A new House Interim Report on Public Health highlighted chronic disease caused by smoking as a major driver of taxpayer funded healthcare costs. It vastly outweighs the amount Texas takes in taxes on cigarettes.
Two powerful Houston lawmakers are now taking the issue on; chair of the Senate Committee over most state-issues Sen. Joan Huffman, R-Houston, and the top House budget writer Rep. John Zerwas, R-Richmond, are authors of the bill.
“I don’t think there is any mystery as to what the consequences of long term tobacco use is and the addictive potential of some of these products. I think what it really comes down to is a sense of, are we going to protect our youth to the extent we can,” Rep. Zerwas told KXAN by the phone.

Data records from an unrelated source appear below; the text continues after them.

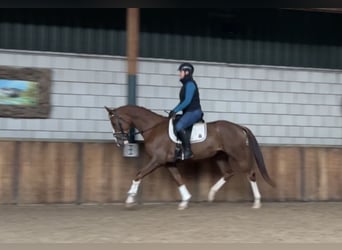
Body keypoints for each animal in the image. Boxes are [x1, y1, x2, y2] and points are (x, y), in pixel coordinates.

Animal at [104, 104, 276, 210]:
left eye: (114, 122)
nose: (120, 142)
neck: (153, 128)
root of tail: (239, 127)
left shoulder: (157, 160)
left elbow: (138, 174)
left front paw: (129, 200)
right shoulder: (168, 163)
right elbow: (178, 179)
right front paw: (185, 200)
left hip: (238, 154)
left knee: (251, 174)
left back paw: (257, 202)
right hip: (220, 156)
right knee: (228, 173)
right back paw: (211, 194)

Opponents of the bill doubt whether the law would actually stop young adults from smoking. But the bill is filed, waiting to be referred to a committee.
Sunday afternoon, KXAN reached out for a comment to the two large tobacco product manufacturers and their lobbying arms, Altria and RJ Reynolds, waiting to hear back.
Raising the tobacco age to 21 in Texas would make us one of the restrictive states in the country. Two states, California and Hawaii, have raised the age to 21. Both only passed the age increase last year.